Nardong Putik has cast a shadow of notoriety to Cavite. Mendez has consistently steered clear of all this, despite the wide, encompassing umbra of bigotry, bias and ignorance that is the hallmark of less discerning minds that tend to judge wholes in terms of disparate parts. That umbra, like dark lowering clouds, actually hovers over a widening area all over the Philippines, a country fast losing its soul, because it has lost its moorings in its cultural heritage, because it has lost touch with its poetry, its songs, its music – in a word, its universe of values. In their place now are inane and artificial icons that have no connectivity with one’s past and one’s glorious heritage that is as unique as it is deeply inspiring. I pine for Mendez, now, no longer the physical place. I pine for all that it represents for me; all that it has engendered in me; all that it has produced in me.

For Mendez, at bottom, to borrow Carlos Bulosan’s now famous phrase, “is in the heart!”
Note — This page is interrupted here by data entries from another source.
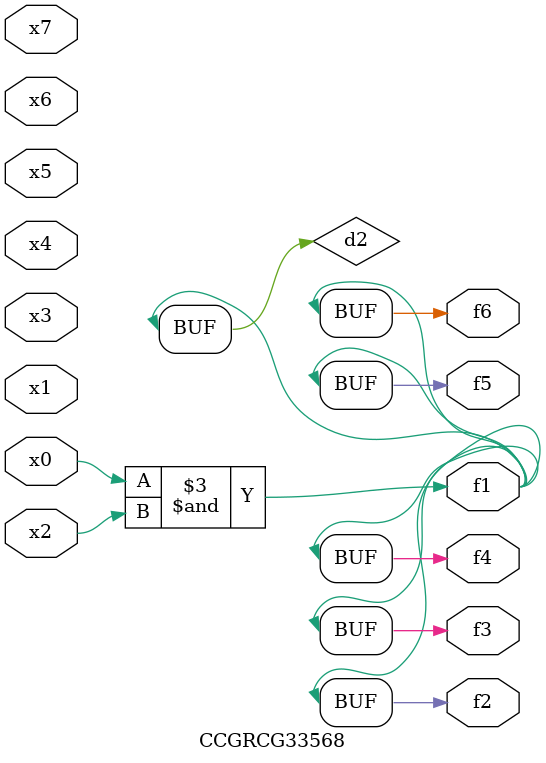
<source format=v>
module CCGRCG33568(
	input x0, x1, x2, x3, x4, x5, x6, x7,
	output f1, f2, f3, f4, f5, f6
);

	wire d1, d2;

	nor (d1, x3, x6);
	and (d2, x0, x2);
	assign f1 = d2;
	assign f2 = d2;
	assign f3 = d2;
	assign f4 = d2;
	assign f5 = d2;
	assign f6 = d2;
endmodule

</source>
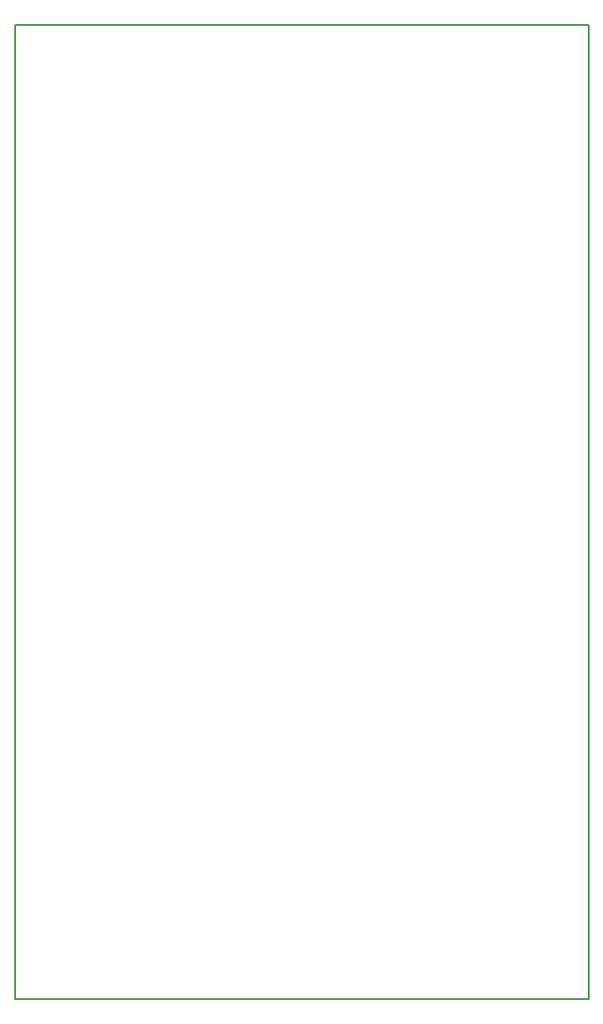
<source format=gbr>
G04 DipTrace 3.0.0.1*
G04 BoardOutline.gbr*
%MOIN*%
G04 #@! TF.FileFunction,Profile*
G04 #@! TF.Part,Single*
%ADD11C,0.005512*%
%FSLAX26Y26*%
G04*
G70*
G90*
G75*
G01*
G04 BoardOutline*
%LPD*%
X2539369Y393701D2*
D11*
X393701D1*
Y4035433D1*
X2539369D1*
Y393701D1*
M02*

</source>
N.B. For my readers from the U.S and Canada who may not be familiar with contemporary Philippine slang, coniotic refers to that snooty, high browed set of attitudes that young people from the alta sociedad in status-conscious Philippines espouse. A whole lot of elements go into that general term ranging from a type of language that is a hodge-podge of English and Tagalog that takes its origins from students of exclusive schools for the rich, otherwise known as class A and B, representing the top 5 % of the Filipino people, to a style of dressing, etc. Coniotica is the generic term to refer to all that characterizes the ways of speaking, of behaving, of comporting oneself for those who belong – or, for that matter - those who are trying very hard to be counted in. The easiest passport to this make-believe world of true blooded coniotics is to speak in a way that would make Lope K. Santos (remember him and his Banaag at Sikat?) livid with rage, and the queen of England, absolutely stupefied and aghast at this bloody mélange of a language that, by the way, continually evolves with every new quickie movie and every new sitcom that the warring TV networks continually churn out.